-- Quoted passage --
______

The BCG Matrix, also known as the Boston Consulting Group Matrix, is a tool that companies use to evaluate the potential growth and market share of their products or businesses.

It provides a framework for analyzing a company’s portfolio of products and businesses and deciding how resources should be allocated to maximize growth and profitability.

 
 
 

Definition

 


The Boston Consulting Group (BCG) growth-share matrix is a planning tool that uses graphical representations of a company’s products and services to rank them. It classifies a firm’s product and/or services into a two-by-two matrix, helping companies identify new growth opportunities and decide how to divide resources

 


Understanding the BCG Matrix


The BCG Matrix consists of four quadrants:

  • Stars: High growth and high market share
  • Cash Cows: Low growth and high market share
  • Dogs: Low growth and low market share
  • Question Marks: High growth and low market share



The BCG Matrix is based on two key factors

Market growth rate and market share. The market growth rate is a measure of the speed at which a market is expanding, while market share is a measure of a company’s relative position in the market.

______

-- Activities --
A - According to the BCG Matrix text, why do companies sort their products and services into the two-by-two matrix? Answer in one to three sentences.
B - Continue the BCG Matrix text from the point where it stops.
The data that follows is not needed for either task.

-- Stored data --
______

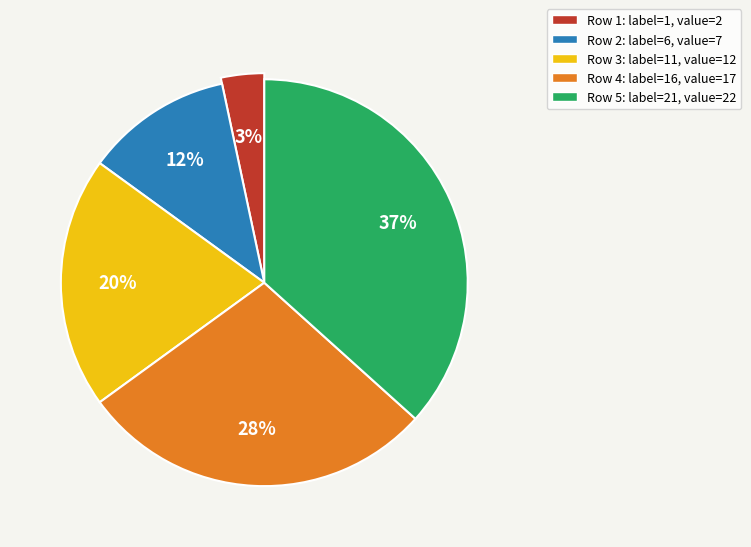

To the nearest percent, what percentage of the pie is 6?

12%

______

-- Your responses --
A - Sorting products and services into the matrix helps companies identify new growth opportunities and decide how to divide their resources. The aim is to allocate those resources in the way that maximizes growth and profitability.

B -
Simply we can say that the market growth rate and market share, as these two concepts, provide valuable insights into a company’s position within a particular market. The market growth rate measures the speed at which a market is expanding, while market share refers to a company’s relative position in the market.

Stars are businesses or products that are growing quickly and have a high market share, making them the most valuable assets for a company. Cash Cows are businesses or products that are mature and generate significant profits, but have limited growth potential.

Dogs are businesses or products that have low market share and low growth potential, making them a drag on the company’s resources. Question Marks are businesses or products that are growing quickly, but have low market share, making them high-risk, high-reward investments.



Implementing the BCG Matrix in Practice


To use the BCG Matrix in practice, follow these steps:

  1. Identify all of the businesses and products in your portfolio.
  2. Determine the market growth rate and market share of each business or product.
  3. Plot each business or product on the BCG Matrix.
  4. Analyze each quadrant and decide how to allocate resources accordingly.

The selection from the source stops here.